Will’s words echoed in my mind, and I questioned, “What is the point of telling a homeless person, ‘Hey, God loves you?’ It is a sick irony. How could a loving God permit this suffering?”

Then I met John. In the midst of our small talk, he randomly interjected that he was a man of prayer and with somber eyes and a soft voice said, “I would not be able to survive on these streets without God.” He found his belongingness in his faith, unlike his estranged family. My eyes averted his gaze as I shivered from hearing the simplicity of those words and the hope he was able to give to someone like me. Again, I was at a loss for words.

Yet, I realized that however eloquent or rambly my response would have been, Will wasn’t really looking for a theology lesson. He was living with a hole that John had found how to fill. John knew Jesus.

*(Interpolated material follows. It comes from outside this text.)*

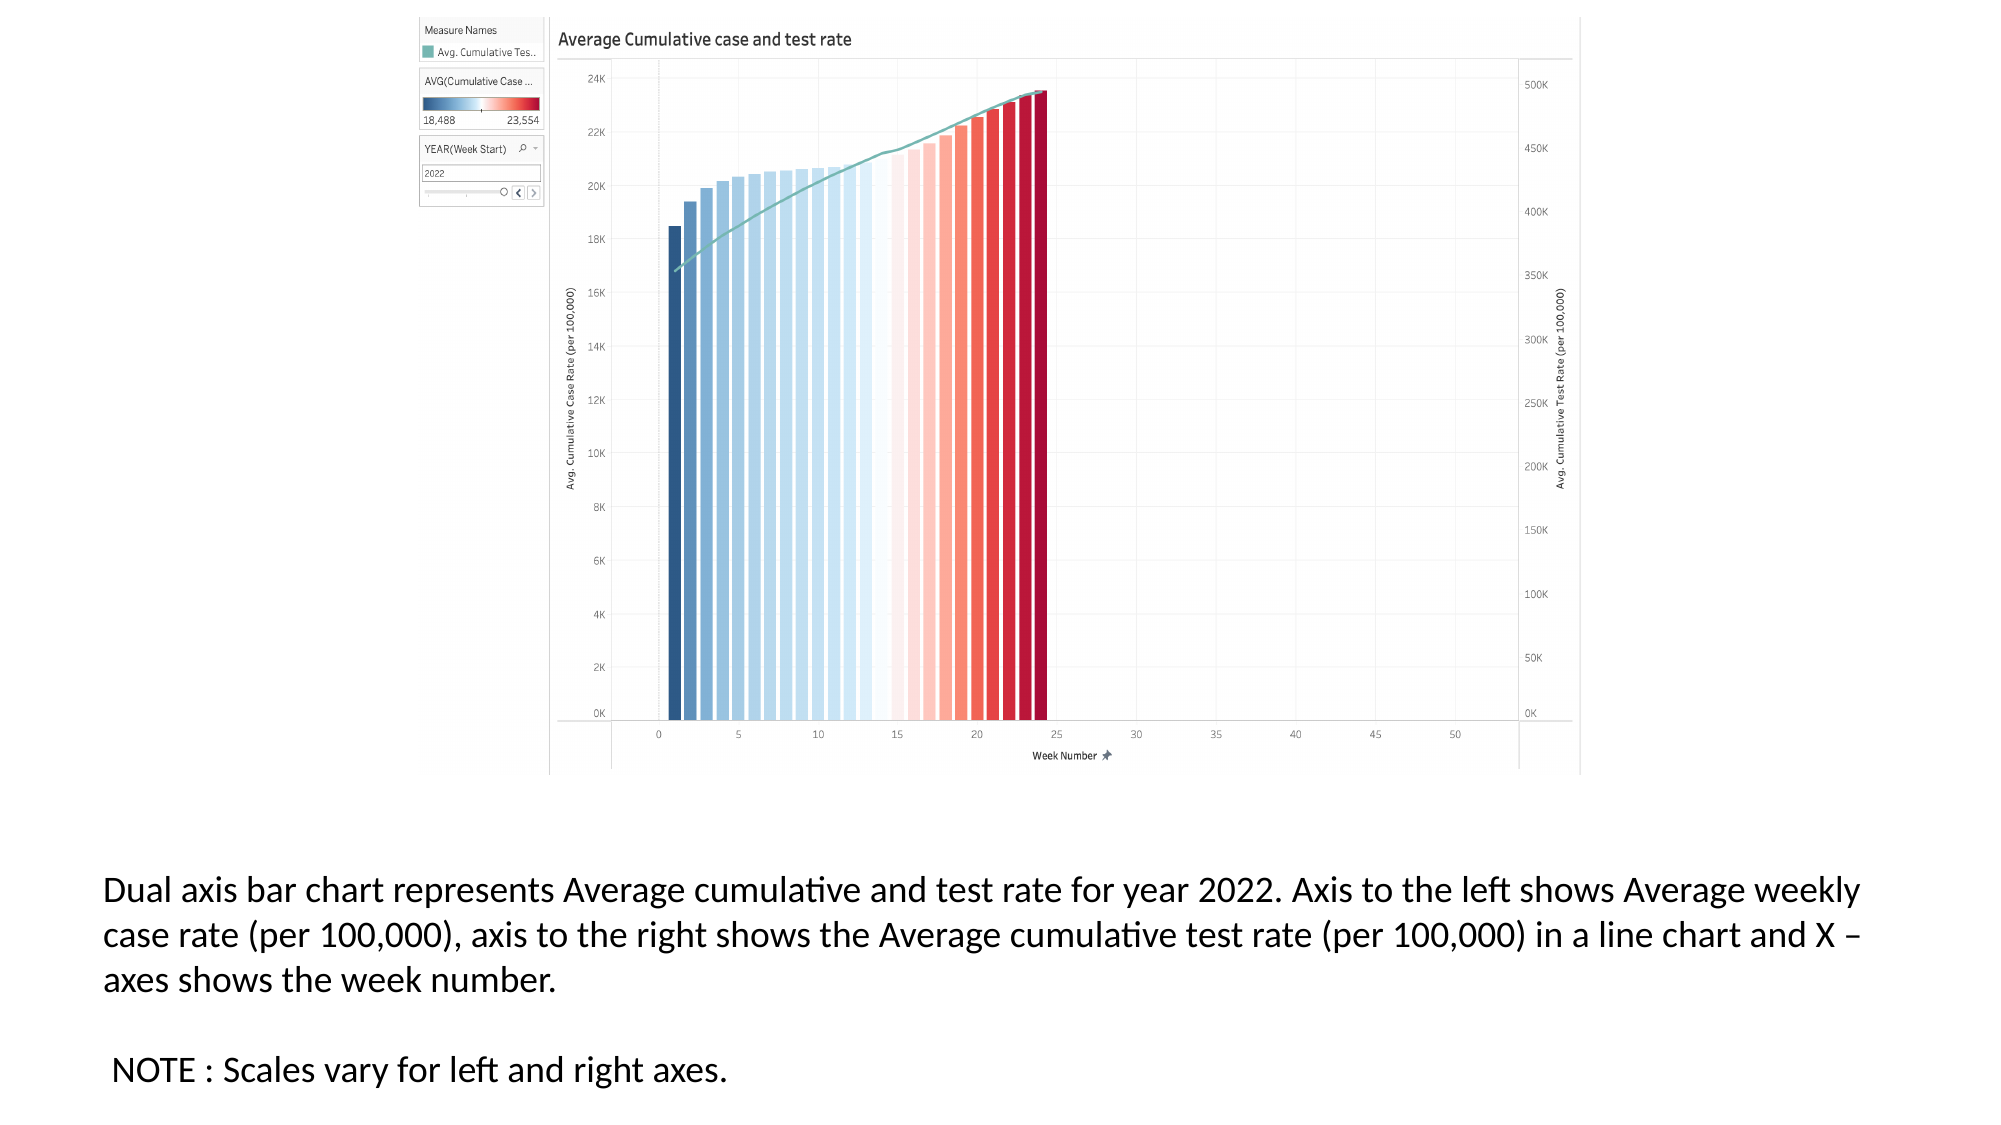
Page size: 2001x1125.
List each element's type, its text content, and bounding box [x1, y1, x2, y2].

text_box Dual axis bar chart represents Average cumulative and test rate for year 2022. Axis to the left shows Average weekly case rate (per 100,000), axis to the right shows the Average cumulative test rate (per 100,000) in a line chart and X – axes shows the week number. NOTE : Scales vary for left and right axes. [88, 858, 1912, 1098]
picture [418, 17, 1582, 775]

Interacting with people like Brian, Will, and John opened my eyes to both the physical and spiritual needs of our brothers and sisters in Philadelphia. Most of our conversations with Christ in the City do not end with explicit gospel preaching, but we always carry in our hearts the desire to reflect Christ in our actions and words big and small. We are each made by the hands of God and are all loved by Him, and sadly, it’s harder for some others to feel that love.

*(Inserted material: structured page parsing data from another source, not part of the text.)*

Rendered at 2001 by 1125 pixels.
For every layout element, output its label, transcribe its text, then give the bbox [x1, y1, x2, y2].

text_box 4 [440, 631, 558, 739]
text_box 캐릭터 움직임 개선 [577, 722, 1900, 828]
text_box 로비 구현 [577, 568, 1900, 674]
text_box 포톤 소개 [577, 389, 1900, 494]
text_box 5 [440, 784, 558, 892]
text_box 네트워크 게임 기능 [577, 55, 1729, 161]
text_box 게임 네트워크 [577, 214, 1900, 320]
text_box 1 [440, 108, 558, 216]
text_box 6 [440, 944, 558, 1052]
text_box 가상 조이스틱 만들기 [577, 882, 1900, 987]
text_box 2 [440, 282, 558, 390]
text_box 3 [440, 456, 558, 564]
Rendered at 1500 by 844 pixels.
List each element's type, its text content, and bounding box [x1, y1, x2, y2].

You see, what was clearer than ever was the new recognition of how both men on the streets reflect the human struggle that we all know. They carry with them the questions of life and the agony of uncertainty. When I once used to beg the question of what I could give to help them, I now wonder what more I can learn from them. The stories I hear from my friends represent only a minuscule perspective of the world around me, yet shared humanity is a kind of gift we often don’t think about when we walk by a person laying on the street. Still, their raw honesty and openness about their outlook on the world display disarming courage that I wish I found more in the average person around me. 

Innately, we are each seeking meaning that cannot be discovered individually, because our need for love and belongingness is what ultimately makes us all human. How can we walk in the fullness of our purpose without pausing to exchange treasures with those who need much, but have surprisingly more to share?